*** The data Section Begins ***

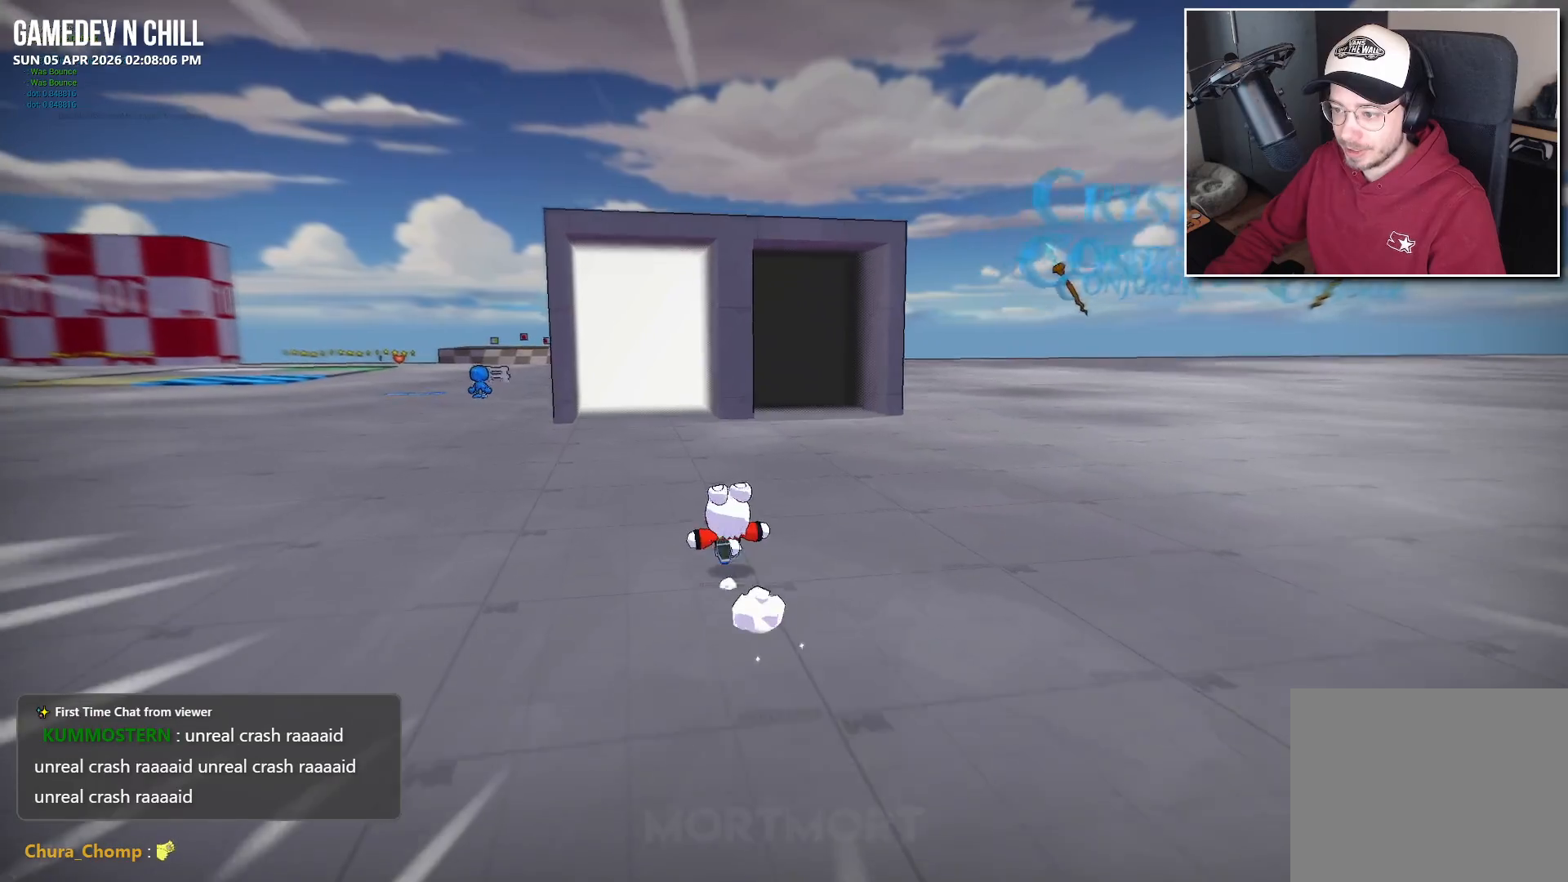
{"buttons": [], "left_stick": "up", "right_stick": "center", "events": []}
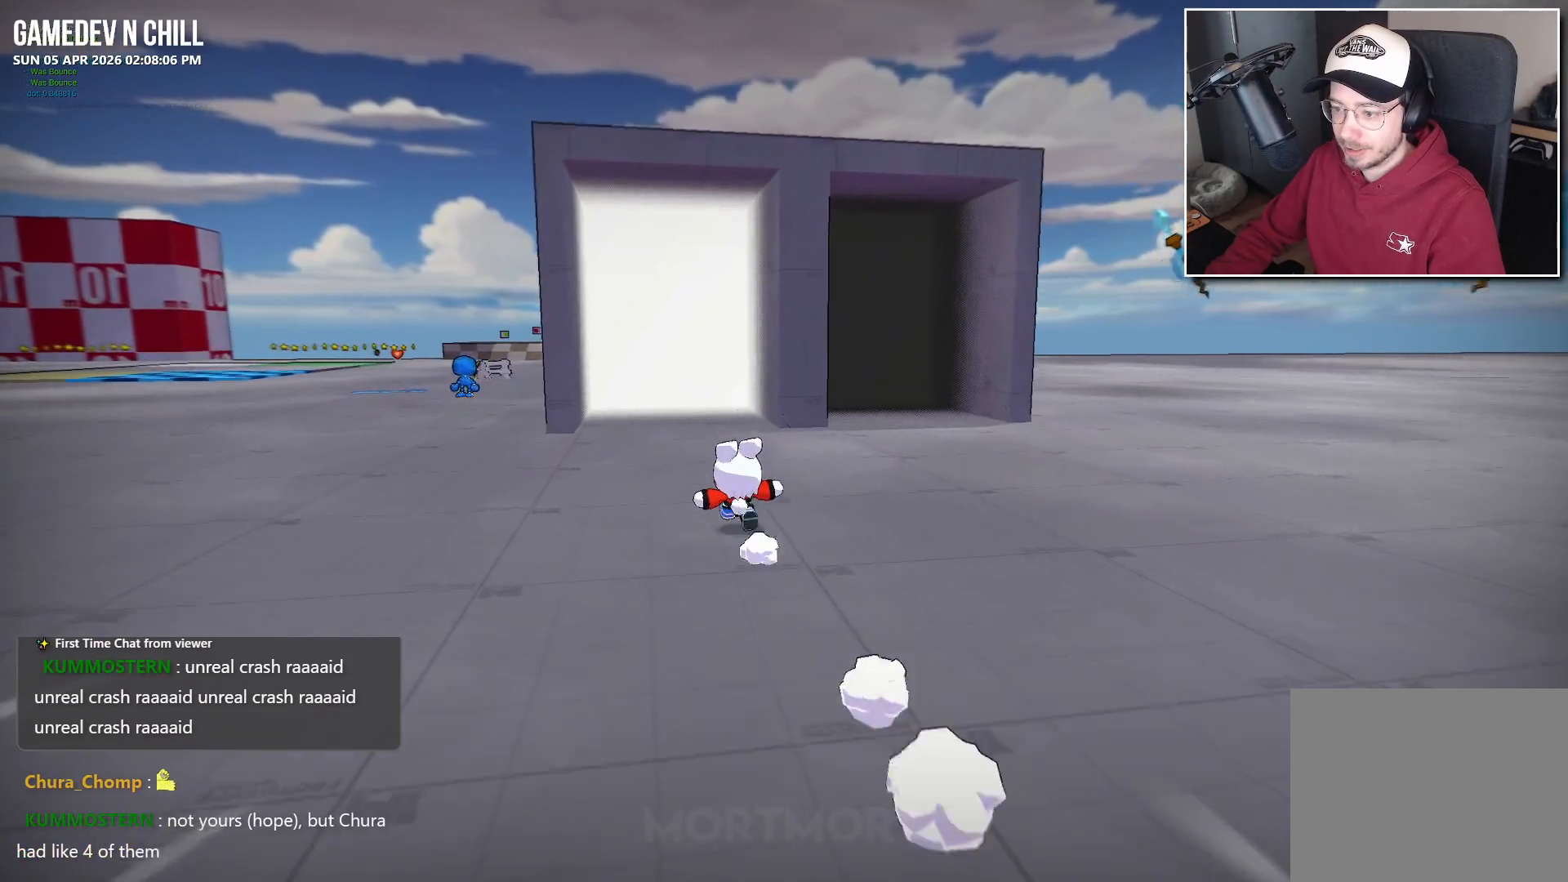
{"buttons": [], "left_stick": "up", "right_stick": "center", "events": []}
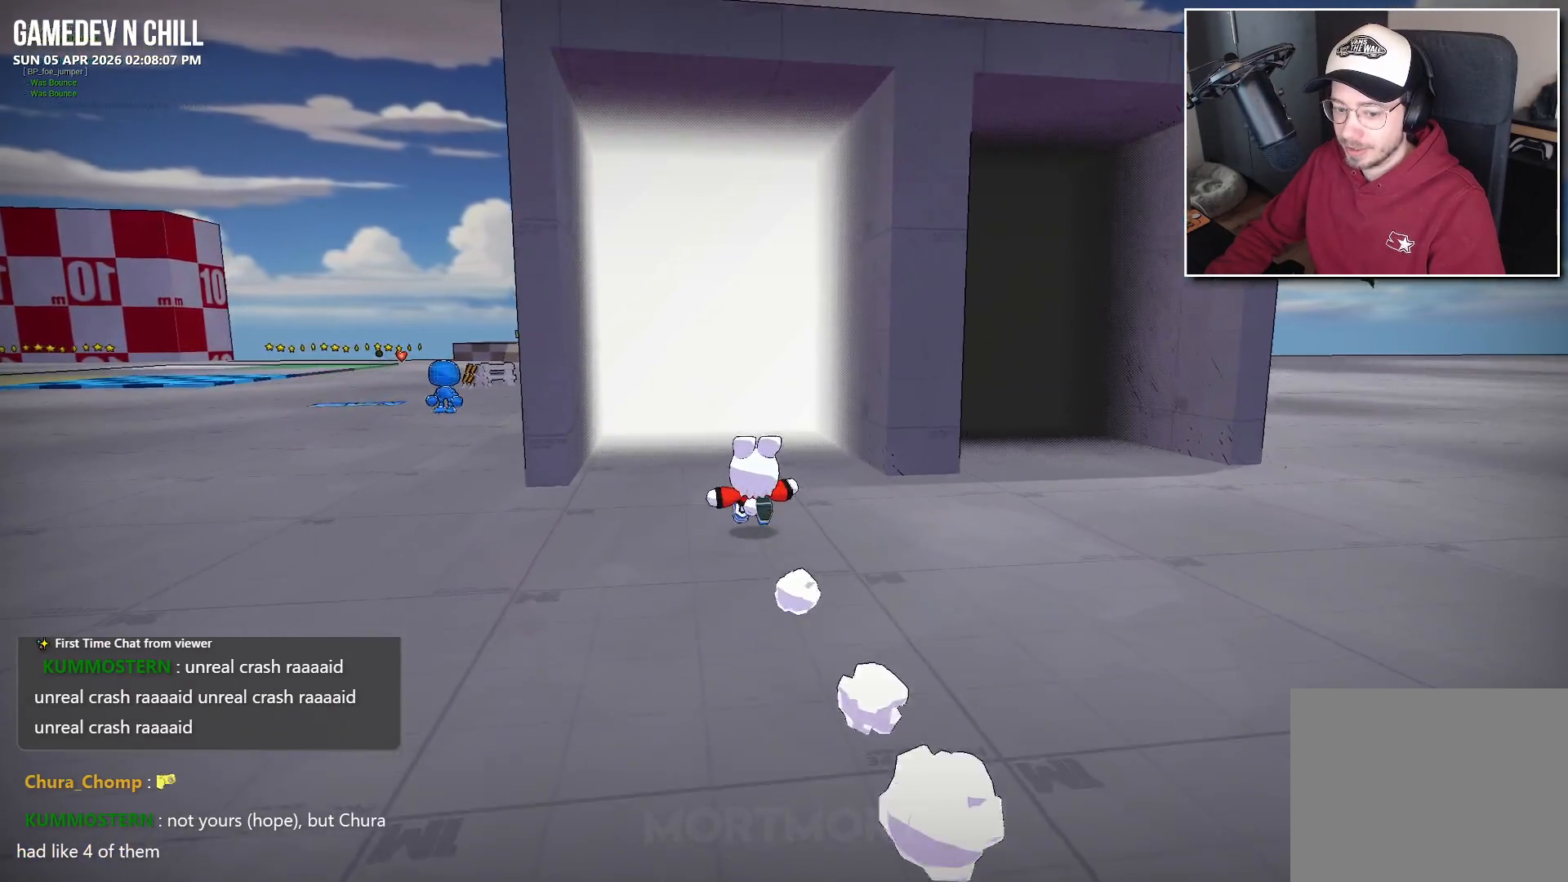
{"buttons": [], "left_stick": "up", "right_stick": "center", "events": []}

*** The data Section Ends ***

- [Task instructions] Repeat the material above word for word and skip every image in it.

- [Output of the exercise]
{"buttons": [], "left_stick": "up", "right_stick": "center", "events": []}
{"buttons": [], "left_stick": "up", "right_stick": "center", "events": []}
{"buttons": [], "left_stick": "up", "right_stick": "center", "events": []}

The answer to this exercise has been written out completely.